Use Instruments to gain additional insights. Knowing the absolute runtime of a series of computations is valuable, but may not offer much insight into how to make that number smaller. Use Instruments to spec the call stack and memory footprint of the code in question, in order to get a better sense of what’s actually going on.
Benchmark on the device. Just like any performance measurement, it should ultimately be done on the actual device. In most cases, general performance characteristics will be consistent between the simulator and device, but it’s always worth verifying.
Don’t prematurely optimize. This cannot be stressed enough. One of the most pervasive tendencies for developers is to fixate on what they perceive to be “slow code”, before there’s any real evidence to support that. Even for veteran developers, it’s very easy to incorrectly predict where bottlenecks will be in an application. Don’t waste your time chasing shadows.
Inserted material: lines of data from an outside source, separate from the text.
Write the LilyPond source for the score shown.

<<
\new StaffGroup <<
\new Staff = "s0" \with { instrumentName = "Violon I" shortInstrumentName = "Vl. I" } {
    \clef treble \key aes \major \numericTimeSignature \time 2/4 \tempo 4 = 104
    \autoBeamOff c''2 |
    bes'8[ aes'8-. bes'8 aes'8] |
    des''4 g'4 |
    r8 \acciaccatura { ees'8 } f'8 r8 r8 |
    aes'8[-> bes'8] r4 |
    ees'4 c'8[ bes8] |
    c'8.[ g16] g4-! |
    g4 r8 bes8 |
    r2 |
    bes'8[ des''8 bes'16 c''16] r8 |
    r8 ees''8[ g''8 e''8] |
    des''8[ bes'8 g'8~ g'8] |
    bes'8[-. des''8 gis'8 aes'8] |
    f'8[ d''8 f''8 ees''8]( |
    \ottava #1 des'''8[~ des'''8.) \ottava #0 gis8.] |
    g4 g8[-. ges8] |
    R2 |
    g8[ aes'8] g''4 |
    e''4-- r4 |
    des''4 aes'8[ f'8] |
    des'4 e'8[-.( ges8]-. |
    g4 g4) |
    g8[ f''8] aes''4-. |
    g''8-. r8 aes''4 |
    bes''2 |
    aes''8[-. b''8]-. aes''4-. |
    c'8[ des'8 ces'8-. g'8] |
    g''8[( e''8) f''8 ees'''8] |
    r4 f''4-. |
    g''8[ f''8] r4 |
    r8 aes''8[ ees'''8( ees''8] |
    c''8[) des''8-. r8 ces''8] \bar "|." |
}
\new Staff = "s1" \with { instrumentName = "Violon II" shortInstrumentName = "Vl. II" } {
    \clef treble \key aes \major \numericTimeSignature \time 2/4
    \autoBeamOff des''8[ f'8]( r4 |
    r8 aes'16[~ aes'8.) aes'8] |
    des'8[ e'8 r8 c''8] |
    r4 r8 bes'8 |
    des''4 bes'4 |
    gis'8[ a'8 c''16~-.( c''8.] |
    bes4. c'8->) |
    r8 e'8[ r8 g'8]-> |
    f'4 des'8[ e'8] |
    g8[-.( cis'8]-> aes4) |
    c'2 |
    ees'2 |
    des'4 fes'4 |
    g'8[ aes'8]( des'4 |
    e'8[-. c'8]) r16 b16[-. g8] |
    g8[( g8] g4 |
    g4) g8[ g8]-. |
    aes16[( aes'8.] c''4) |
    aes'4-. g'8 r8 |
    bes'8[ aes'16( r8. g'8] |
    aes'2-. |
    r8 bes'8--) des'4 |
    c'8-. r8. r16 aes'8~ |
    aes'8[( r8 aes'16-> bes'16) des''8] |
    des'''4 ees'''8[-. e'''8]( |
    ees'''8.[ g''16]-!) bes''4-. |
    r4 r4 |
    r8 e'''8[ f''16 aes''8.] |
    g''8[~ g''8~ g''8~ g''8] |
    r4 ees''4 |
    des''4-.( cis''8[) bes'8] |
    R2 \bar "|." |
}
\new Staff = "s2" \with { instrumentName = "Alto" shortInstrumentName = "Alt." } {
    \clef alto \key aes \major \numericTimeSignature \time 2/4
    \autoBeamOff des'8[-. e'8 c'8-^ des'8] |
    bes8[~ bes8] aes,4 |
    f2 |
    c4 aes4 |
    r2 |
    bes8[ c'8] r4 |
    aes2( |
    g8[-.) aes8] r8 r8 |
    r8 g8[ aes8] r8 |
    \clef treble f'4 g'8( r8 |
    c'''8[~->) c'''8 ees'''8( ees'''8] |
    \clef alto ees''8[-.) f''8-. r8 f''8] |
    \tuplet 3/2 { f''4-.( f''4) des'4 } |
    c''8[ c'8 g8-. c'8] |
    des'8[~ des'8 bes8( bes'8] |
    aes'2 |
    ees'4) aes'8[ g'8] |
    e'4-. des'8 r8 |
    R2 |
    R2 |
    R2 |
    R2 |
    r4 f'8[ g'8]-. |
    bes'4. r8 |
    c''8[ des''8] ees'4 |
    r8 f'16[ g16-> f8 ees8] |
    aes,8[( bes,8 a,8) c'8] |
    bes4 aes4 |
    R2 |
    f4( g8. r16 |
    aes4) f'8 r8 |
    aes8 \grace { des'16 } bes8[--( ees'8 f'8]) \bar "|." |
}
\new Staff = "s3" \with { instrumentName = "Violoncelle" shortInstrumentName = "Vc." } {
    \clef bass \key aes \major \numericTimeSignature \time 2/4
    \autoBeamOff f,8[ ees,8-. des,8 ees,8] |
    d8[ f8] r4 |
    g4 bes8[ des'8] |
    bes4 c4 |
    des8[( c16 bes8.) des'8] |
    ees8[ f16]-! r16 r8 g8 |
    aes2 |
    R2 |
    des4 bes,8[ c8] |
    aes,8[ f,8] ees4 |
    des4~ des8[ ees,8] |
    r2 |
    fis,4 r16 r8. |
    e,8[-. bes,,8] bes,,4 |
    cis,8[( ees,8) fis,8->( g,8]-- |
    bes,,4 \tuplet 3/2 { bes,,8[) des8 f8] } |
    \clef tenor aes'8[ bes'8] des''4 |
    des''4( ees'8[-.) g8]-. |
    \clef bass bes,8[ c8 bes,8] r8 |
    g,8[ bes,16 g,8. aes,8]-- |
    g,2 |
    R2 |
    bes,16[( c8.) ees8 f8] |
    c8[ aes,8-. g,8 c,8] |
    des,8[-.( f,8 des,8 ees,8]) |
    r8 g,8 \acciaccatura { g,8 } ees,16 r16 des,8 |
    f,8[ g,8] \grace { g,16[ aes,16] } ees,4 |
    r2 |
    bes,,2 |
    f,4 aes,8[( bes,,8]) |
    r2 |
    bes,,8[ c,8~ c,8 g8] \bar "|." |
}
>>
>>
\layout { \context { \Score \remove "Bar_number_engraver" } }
Let Instruments show you where your app is spending most of its time.

Richard Feynman once likened experiments in particle physics to “[finding] out what a watch is made out of and how the mechanism works [by] smashing two watches together and seeing what kinds of gear wheels fly out”. Benchmarking code can feel like this at times.

With so many implementation details of our computational universe hidden to us through layers of abstraction, sometimes the best we can do to try to understand what’s at play is to magnify code by a few orders of magnitude and see what we get.

Through a disciplined application of science and statistics in benchmarking, a developer is able to create well-reasoned conclusions about the performance characteristics of their code. Apply these principles and practices in your own project to come to your own conclusions and optimize accordingly.